On Sat, Dec 20, 2003 at 07:16:23AM -0500, Nyal wrote:
> Greetings all,
> 
> I'm new to Linux, currently using Mandrake 9.2 and I have a question about a 
> soundblaster card that's in this box I just bought.....
> 
> I'm trying to get it to work but so far no luck....Mandrake recognizes the 
> card and has snd-emu10k1 (EMU10K1) as the driver........

You've got a Live or Audigy card.  What's more , it looks like you have
ALSA drivers for it.  Before I get into many details about Linux, there
are some interesting things you need to know about the emu10k[12] and AC97
combination.  The description below is based on a Live card, but it
applies to Audigy's as well so far as I know:

Windows tries hard to hide this from you, but you basically have two sound
cards.  One of them is analog, the other is digital.  All of your analog
connections on the card go through your AC97 chip.  Your analog speakers
also run through the AC97.  The AC97 has an aux output that goes to the
EMU10k1 (or 10k2 for Audigy) chip.  This card controls digital speakers
and has the effects processor and whatnot.  It handles wavetable (only
matters with ALSA, OSS drivers don't support this function) if you're
using the card as a MIDI synth, PCM sound (playing wav or mp3 files), etc.
It also controls the {Live,Audigy}Drive, if you have one of those.
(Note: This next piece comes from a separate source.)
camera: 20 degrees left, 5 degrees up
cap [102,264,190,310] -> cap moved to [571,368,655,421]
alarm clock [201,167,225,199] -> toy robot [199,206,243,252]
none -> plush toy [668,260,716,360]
The reason why this matters is that, the emu10k1 also routes back into the
AC97 chip via its PCM input.  This means it's possible to create feedback
loops and the like when fiddling with the various mixer settings, etc.
Also, what you hear out of analog speakers may not match what you hear out
of digital ones.  Doing it this way means it's a little less flexible than
it could/should be, but it allowed Creative to use an off-the-shelf AC97
chip and save some green.

To configure this beast, you want alsamixer.  And you want to hit the
emu10k1 ALSA wiki page, though you'll have to google for that since I do
not remember where it is now.  alsamixer has LOTS of settings, and most of
them you will be able to change there, but should not.  Their values make
no sense anyway, they're actually switches and things you'd set with
another program.  The wiki page will have details.


> I've played with AuMix and KMix but no luck.....looked at the Soundblaster 
> website but no luck (or drivers) there.
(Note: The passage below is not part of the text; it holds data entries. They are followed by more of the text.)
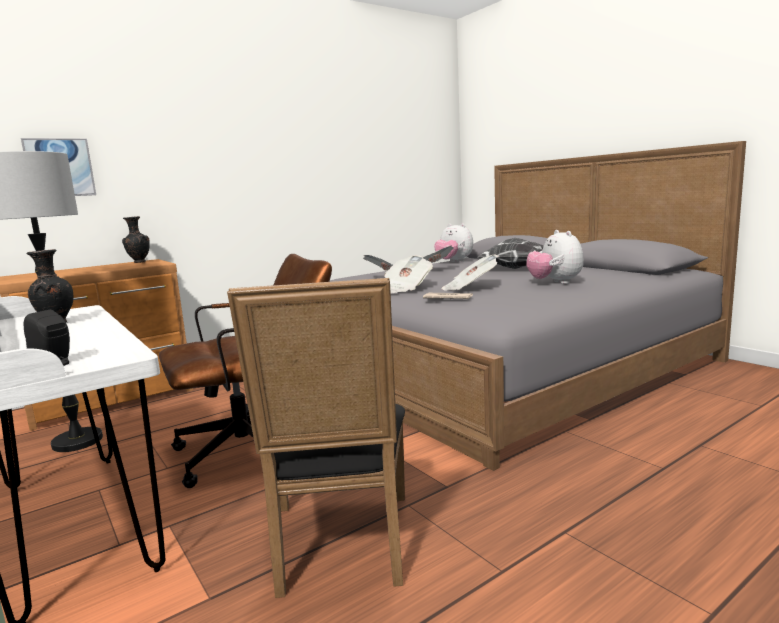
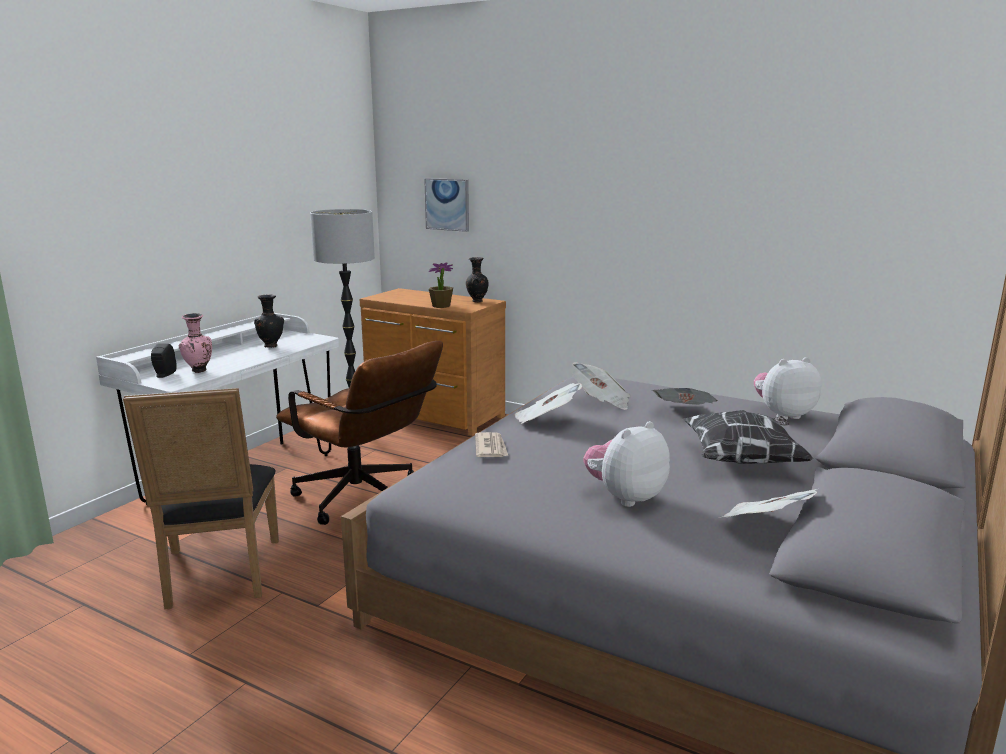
camera: 65 degrees right, 5 degrees up
black chair [227,278,405,598] -> black chair turned 75 degrees counterclockwise [123,388,279,609]
plush toy [434,224,473,262] -> plush toy turned 60 degrees clockwise [754,357,821,420]
newspaper [442,254,499,291] -> newspaper moved to [719,489,817,518]
none -> pink vase [179,313,212,373]
none -> potted plant [428,262,453,308]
You won't find it there.  You want to go to either emu10k1.sf.net (OSS) or
somewhere off of alsa-project.org (ALSA, what you're using..)
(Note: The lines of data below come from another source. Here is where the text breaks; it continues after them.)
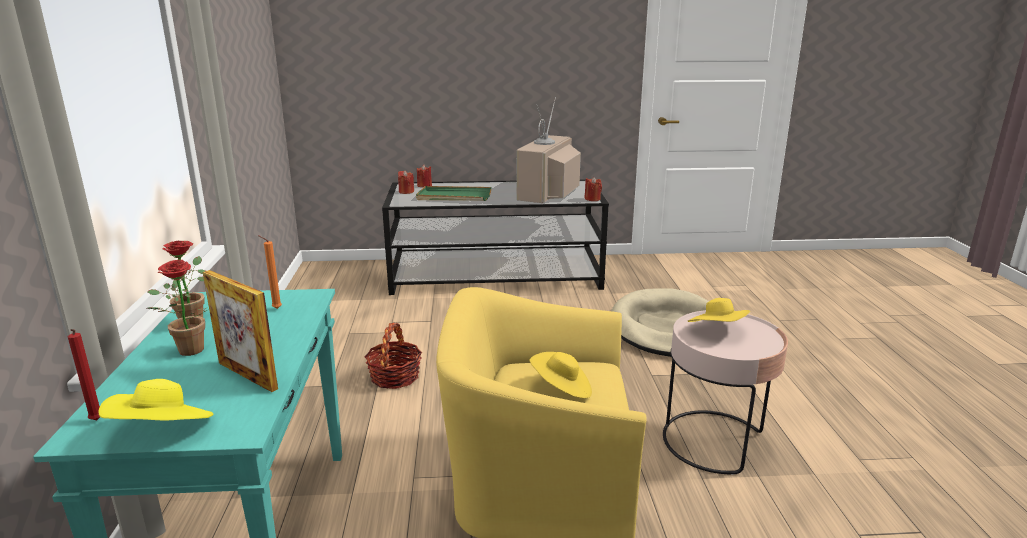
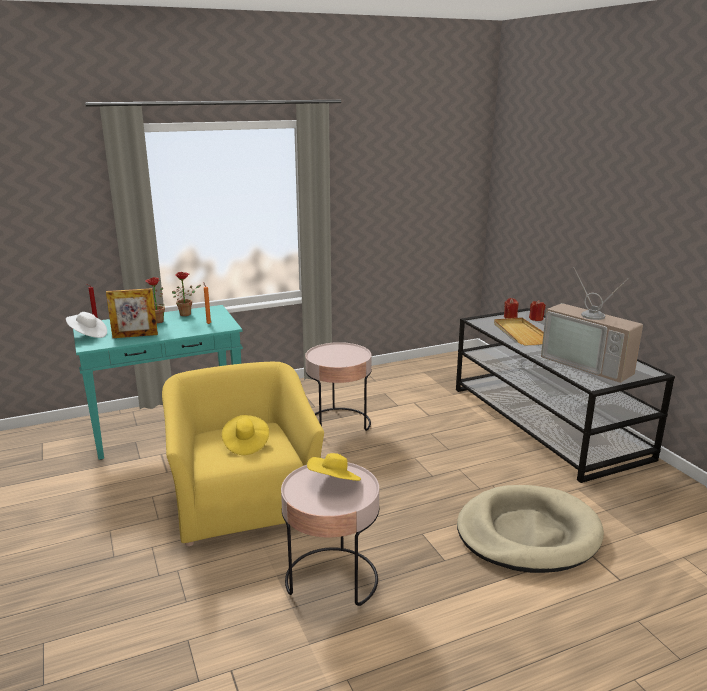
camera: 70 degrees right, 0 degrees up
yellow hat [98,379,214,421] -> white hat [66,312,107,338]
picture frame [203,270,278,392] -> picture frame turned 120 degrees counterclockwise [106,288,158,338]
basket [365,323,422,389] -> pink side table [305,342,372,431]
green tray [416,186,492,201] -> beige tray [494,317,544,345]
television [516,97,581,203] -> television turned 135 degrees counterclockwise [541,267,643,383]
red candle [584,177,602,201] -> none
> The motherboard I've got (ASUS K7M) has Onboard AC'97 audio that I can use if 
> the SB card is a no-go.
> 
> Am I missing something or is Creative just Linux Unfriendly?  I'd like to get 
> sound up and running so's I could listen to CDs (or 'net Radio) while I 
> browse the www.

You're missing a lot of somethings, mostly in that the driver is far more
complex than you bargained for because, although ALSA tries to simplify
the setup a little bit, its mixer ends up complicating things.  The OSS
drivers can do more (eg, use the effects processor), but you have to
control all of the emu10k1 functions with seperate programs that use
neither OSS nor ALSA control mechanisms.  In OSS at least, the OSS mixer
controls are tied to the card's AC97 controls, so unless you have digital
speakers or so you're probably good to go.

The OSS drivers can do one thing for people with digital speakers - turn
off the AC97's PCM and set the AC97 capture to igain (that is, all analog
devices) which is good if you want line-in and cdrom and everything else
to just work without thinking about it for digital speakers as they do for
analog..

The ALSA drivers have only one interface for configuring them, the mixer
(and sfxload if you use the wavetable feature, but that's a different
story all together..)  This winds up simpler in the long run because you
can set it once and forget it unless you need to change capture devices
and set up ALSA to automatically save and restore your mixer settings on
reboot.  (It should already be so configured for you..)  Learning what all
those damned controls are for and how to set the ones that aren't sliders
if you need to (you shouldn't need to) is a bit of work.

Windows is so much simpler.  But, the Linux drivers are both so much more
powerful.  ;)


> Any help is mucho appreciated and look for other newbie questions from me in 
> the future!

Hope that helps at least a little bit.